[Start of section]
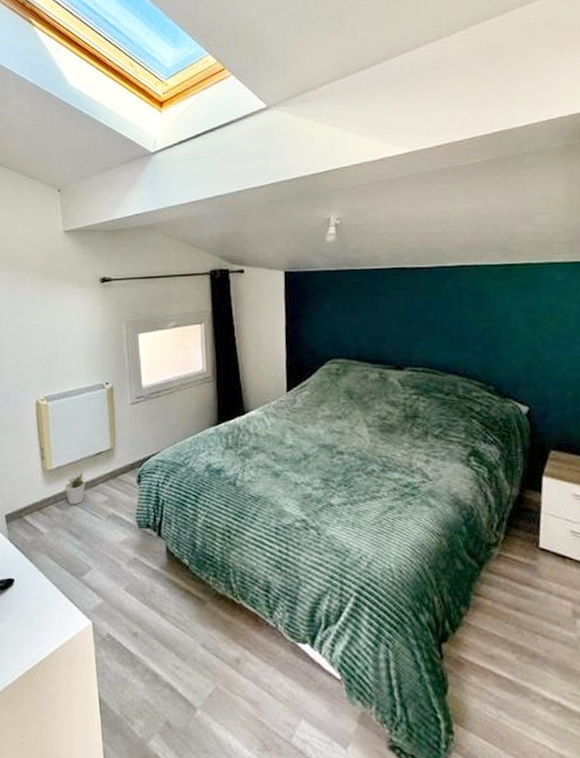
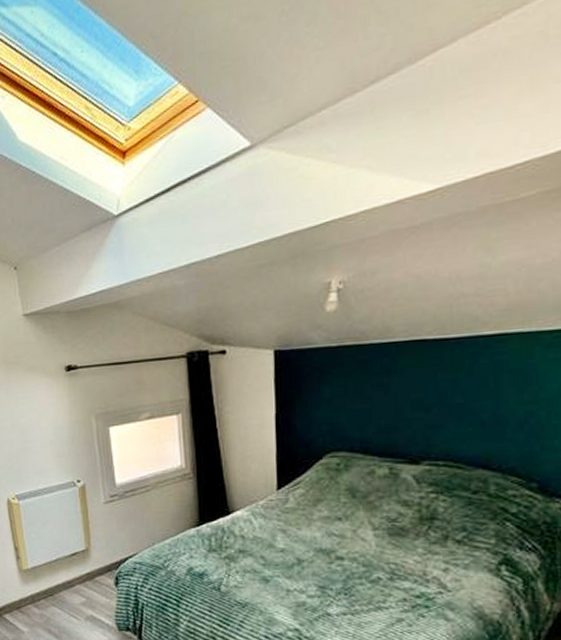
potted plant: present [65,471,86,505] -> none [41,572,63,605]

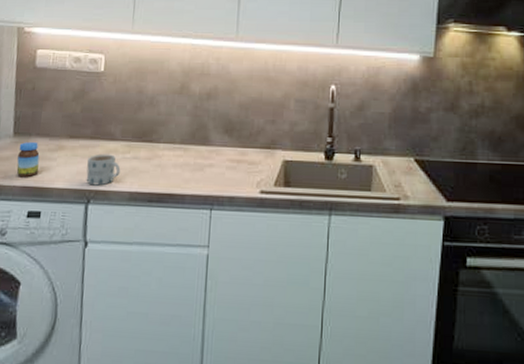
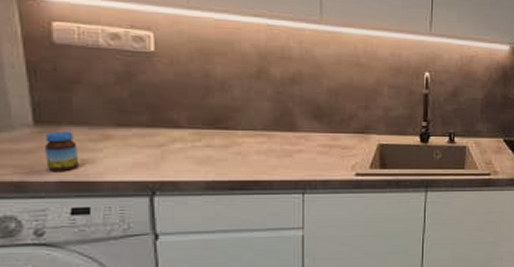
mug: present [86,154,121,186] -> none [146,143,191,177]

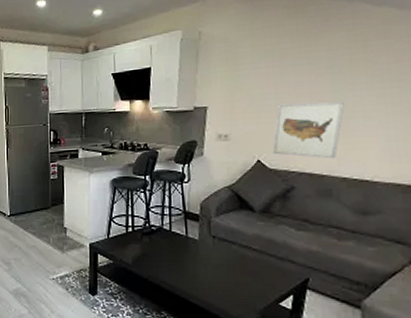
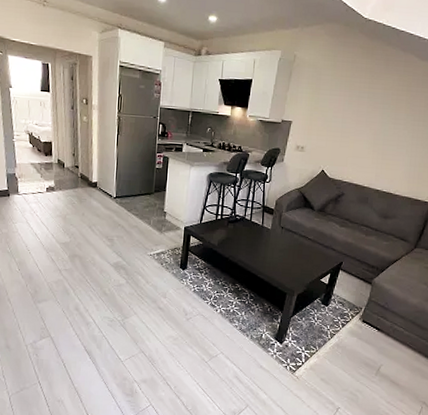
wall art: present [272,101,344,159] -> none [333,127,387,175]

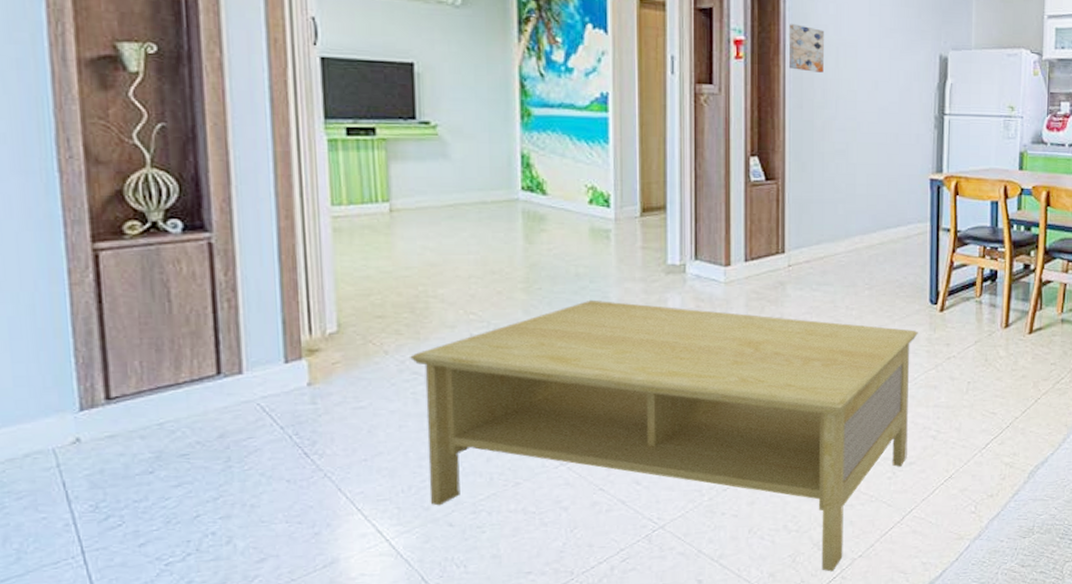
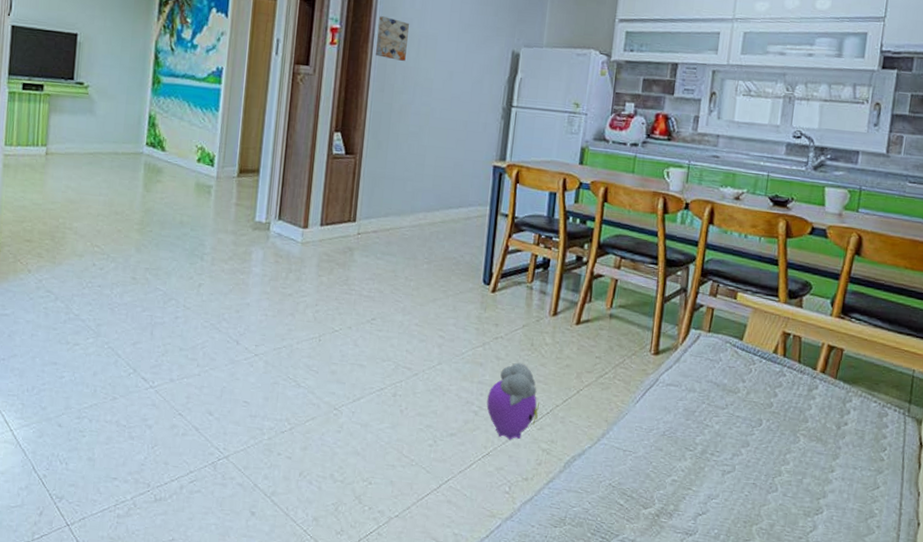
coffee table: present [410,299,918,572] -> none [46,245,470,527]
plush toy: none [945,380,998,460] -> present [486,362,539,440]

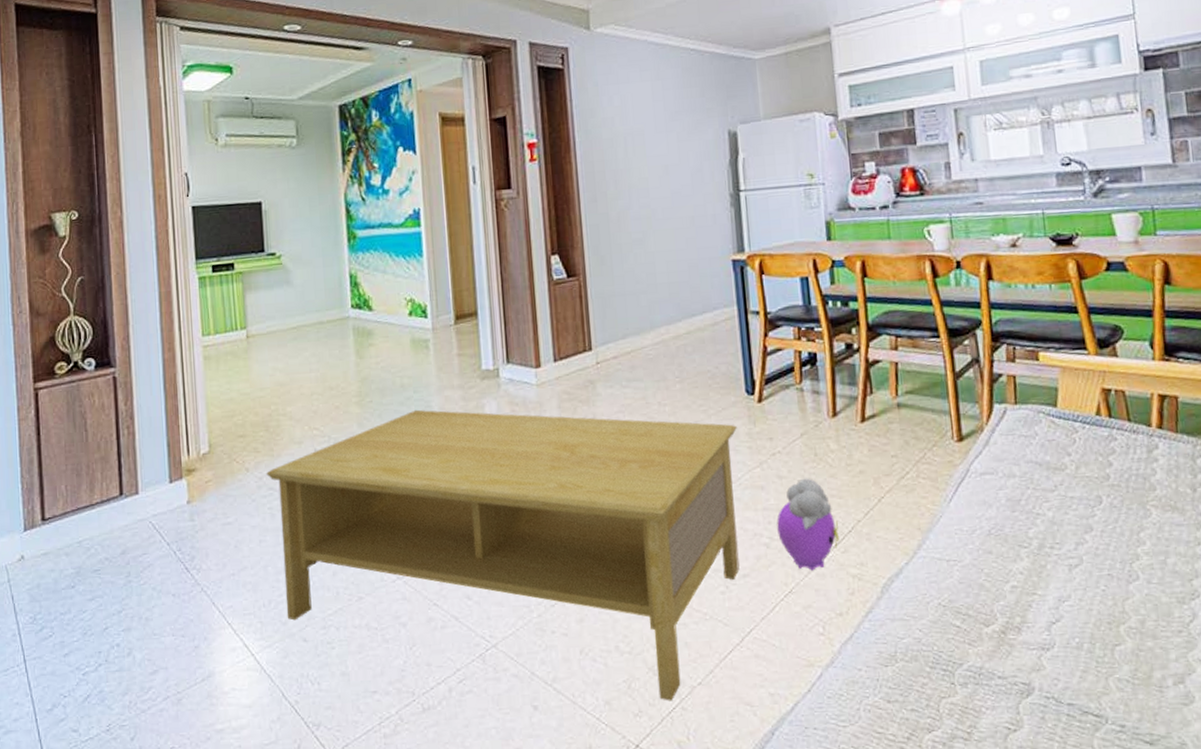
coffee table: none [46,245,470,527] -> present [266,409,740,701]
wall art: present [376,16,409,61] -> none [578,120,614,165]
[End of section]
▶ _TRY IT_: Give back the listing word for word, minus its images.

▶ _TASK RESULT_:
potted plant: present [65,471,86,505] -> none [41,572,63,605]

mug: present [86,154,121,186] -> none [146,143,191,177]

wall art: present [272,101,344,159] -> none [333,127,387,175]

coffee table: present [410,299,918,572] -> none [46,245,470,527]
plush toy: none [945,380,998,460] -> present [486,362,539,440]

coffee table: none [46,245,470,527] -> present [266,409,740,701]
wall art: present [376,16,409,61] -> none [578,120,614,165]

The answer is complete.